2. ADs break down organic material

Anaerobic digestion is a natural process where microorganisms break down organic matter into energy, fuel, and other usable products

Anaerobic digesters (ADs) use bacteria in a closed, oxygen-free container to break down various organic materials, like manure, food scraps, fats, greases, sewage, or wastewater. As the materials decompose, the process produces biogasA blend of gases produced from anaerobic digestion, including methane and carbon dioxide. and other coproducts.

Anaerobic digestion produces biogas and other usable products

The process of breaking down organic materials in an oxygen-free environment takes about three weeks. When the decomposition is complete, the result is a blend of gases, known as biogas, and a nutrient-rich mixture called digestate.

**Action item A**.
Transcribe the anaerobic digestion text, everything from "Anaerobic digestion is" down to "mixture called digestate.".
**Action item B**.
List every organic material the anaerobic digestion text names as something anaerobic digesters break down.
Rely only on the anaerobic digestion text.

Collected data

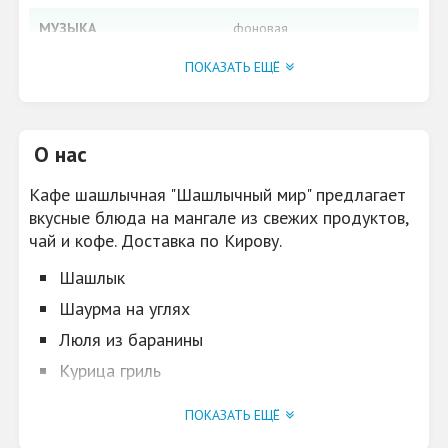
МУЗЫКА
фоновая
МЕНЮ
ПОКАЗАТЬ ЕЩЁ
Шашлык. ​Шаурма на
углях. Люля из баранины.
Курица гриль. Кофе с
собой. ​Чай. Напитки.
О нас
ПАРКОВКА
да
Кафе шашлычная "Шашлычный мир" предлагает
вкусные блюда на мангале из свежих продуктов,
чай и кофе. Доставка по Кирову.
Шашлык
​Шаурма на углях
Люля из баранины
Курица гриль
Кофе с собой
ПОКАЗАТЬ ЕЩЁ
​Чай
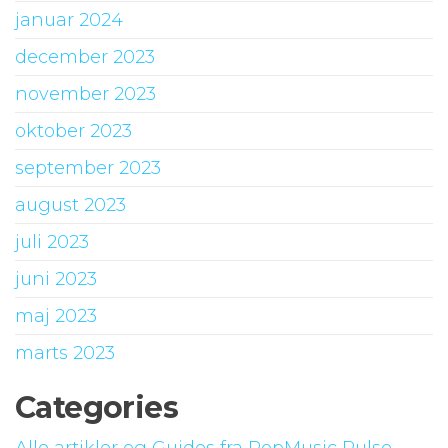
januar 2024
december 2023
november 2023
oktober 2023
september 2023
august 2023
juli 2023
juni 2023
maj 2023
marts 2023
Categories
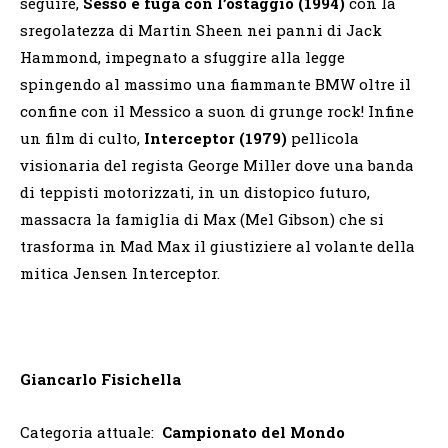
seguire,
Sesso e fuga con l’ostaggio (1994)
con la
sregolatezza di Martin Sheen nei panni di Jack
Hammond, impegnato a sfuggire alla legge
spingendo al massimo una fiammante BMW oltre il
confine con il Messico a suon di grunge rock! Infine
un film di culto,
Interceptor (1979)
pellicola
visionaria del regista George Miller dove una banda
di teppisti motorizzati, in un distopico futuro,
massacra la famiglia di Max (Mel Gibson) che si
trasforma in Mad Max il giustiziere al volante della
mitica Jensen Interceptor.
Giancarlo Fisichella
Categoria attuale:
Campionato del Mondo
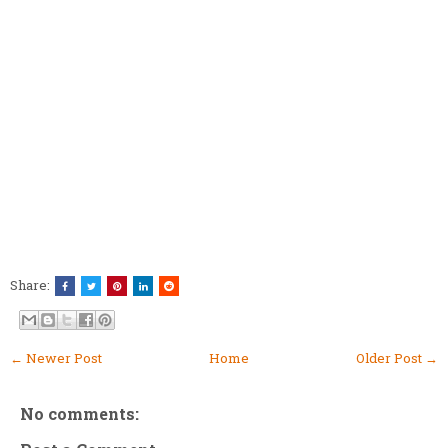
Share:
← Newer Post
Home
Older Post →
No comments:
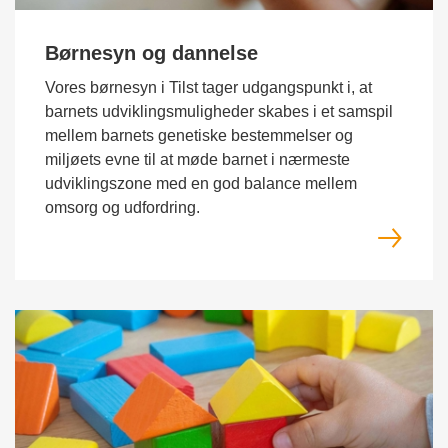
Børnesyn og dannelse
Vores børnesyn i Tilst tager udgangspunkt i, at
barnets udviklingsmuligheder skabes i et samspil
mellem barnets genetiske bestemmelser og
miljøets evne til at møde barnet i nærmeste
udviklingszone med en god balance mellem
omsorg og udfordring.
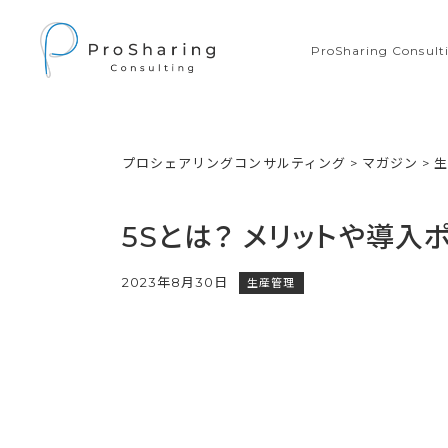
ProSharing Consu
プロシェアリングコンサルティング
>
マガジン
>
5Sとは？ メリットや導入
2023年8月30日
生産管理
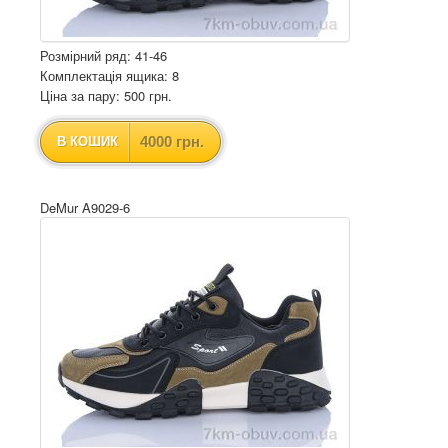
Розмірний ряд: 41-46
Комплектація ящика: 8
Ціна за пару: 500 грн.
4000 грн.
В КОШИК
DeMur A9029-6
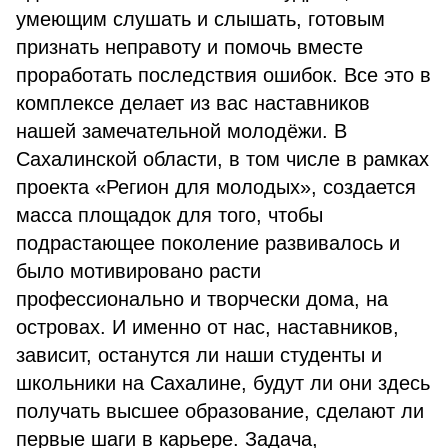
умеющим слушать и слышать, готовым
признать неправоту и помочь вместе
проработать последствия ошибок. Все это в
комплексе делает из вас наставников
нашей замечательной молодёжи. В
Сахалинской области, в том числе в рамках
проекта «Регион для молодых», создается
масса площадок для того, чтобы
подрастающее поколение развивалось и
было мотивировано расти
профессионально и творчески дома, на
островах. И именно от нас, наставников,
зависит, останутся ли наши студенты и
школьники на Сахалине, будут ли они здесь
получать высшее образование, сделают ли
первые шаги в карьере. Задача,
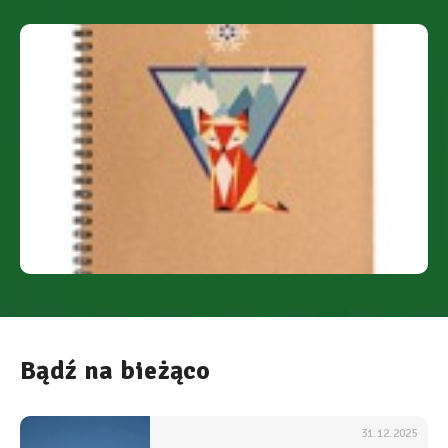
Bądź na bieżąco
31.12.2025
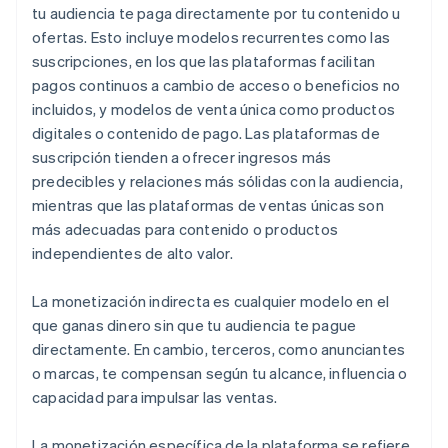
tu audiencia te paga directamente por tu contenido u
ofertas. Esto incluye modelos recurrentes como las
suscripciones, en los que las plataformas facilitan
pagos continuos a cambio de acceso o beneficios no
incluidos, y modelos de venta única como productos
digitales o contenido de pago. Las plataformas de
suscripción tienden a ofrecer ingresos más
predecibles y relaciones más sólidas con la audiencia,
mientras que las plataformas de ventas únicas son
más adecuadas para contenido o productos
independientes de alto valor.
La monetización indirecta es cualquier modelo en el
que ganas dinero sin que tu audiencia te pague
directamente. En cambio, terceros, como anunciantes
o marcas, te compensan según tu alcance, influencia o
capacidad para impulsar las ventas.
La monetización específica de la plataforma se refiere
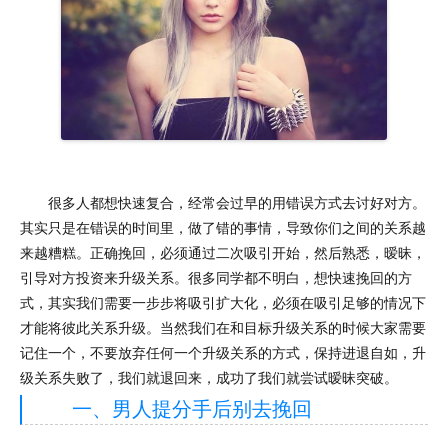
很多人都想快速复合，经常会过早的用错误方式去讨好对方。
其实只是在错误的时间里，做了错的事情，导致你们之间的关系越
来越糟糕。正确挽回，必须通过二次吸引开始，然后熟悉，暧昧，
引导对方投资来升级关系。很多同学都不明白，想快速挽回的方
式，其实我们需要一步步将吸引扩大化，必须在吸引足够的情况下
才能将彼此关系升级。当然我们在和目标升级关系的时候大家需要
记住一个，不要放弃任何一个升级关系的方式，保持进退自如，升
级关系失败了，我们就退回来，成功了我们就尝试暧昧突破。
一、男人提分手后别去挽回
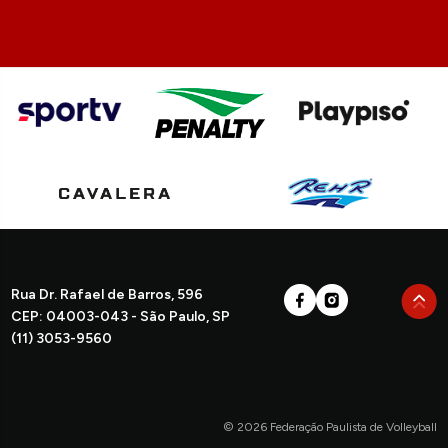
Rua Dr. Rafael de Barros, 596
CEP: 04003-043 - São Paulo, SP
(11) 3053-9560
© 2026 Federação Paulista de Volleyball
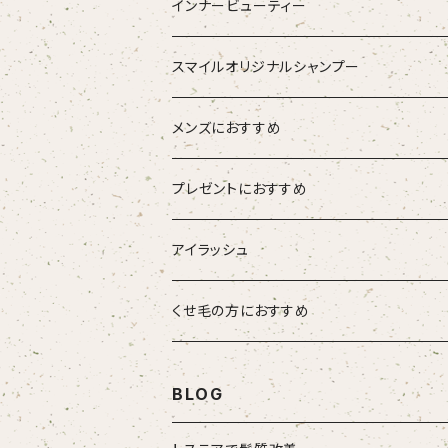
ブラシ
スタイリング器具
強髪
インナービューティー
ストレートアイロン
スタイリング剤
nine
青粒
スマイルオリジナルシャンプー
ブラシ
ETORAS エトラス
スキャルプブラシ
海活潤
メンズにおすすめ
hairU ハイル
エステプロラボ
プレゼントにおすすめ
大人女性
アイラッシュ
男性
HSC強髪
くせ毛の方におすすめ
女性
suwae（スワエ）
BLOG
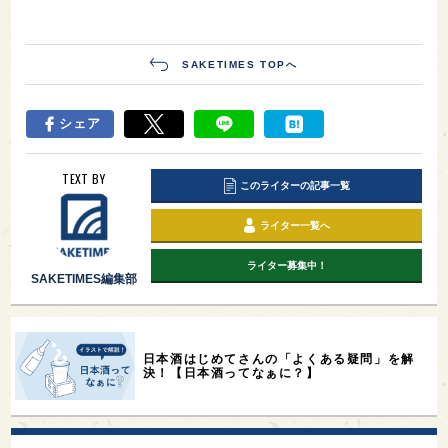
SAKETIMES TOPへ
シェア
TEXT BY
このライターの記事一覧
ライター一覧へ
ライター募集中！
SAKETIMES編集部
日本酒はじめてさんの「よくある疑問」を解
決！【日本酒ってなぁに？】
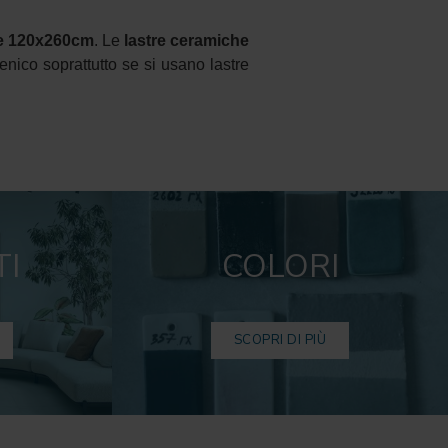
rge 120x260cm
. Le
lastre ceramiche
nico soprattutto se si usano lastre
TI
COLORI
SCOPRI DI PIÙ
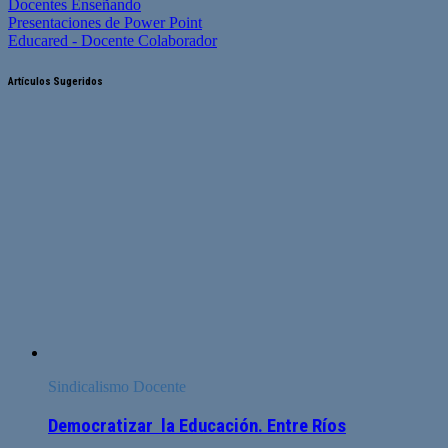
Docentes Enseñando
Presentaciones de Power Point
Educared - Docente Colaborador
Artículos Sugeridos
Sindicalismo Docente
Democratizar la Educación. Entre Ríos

**Expected output A**.
Anaerobic digestion is a natural process where microorganisms break down organic matter into energy, fuel, and other usable products

Anaerobic digesters (ADs) use bacteria in a closed, oxygen-free container to break down various organic materials, like manure, food scraps, fats, greases, sewage, or wastewater. As the materials decompose, the process produces biogasA blend of gases produced from anaerobic digestion, including methane and carbon dioxide. and other coproducts.

Anaerobic digestion produces biogas and other usable products

The process of breaking down organic materials in an oxygen-free environment takes about three weeks. When the decomposition is complete, the result is a blend of gases, known as biogas, and a nutrient-rich mixture called digestate.

**Expected output B**.
manure, food scraps, fats, greases, sewage, wastewater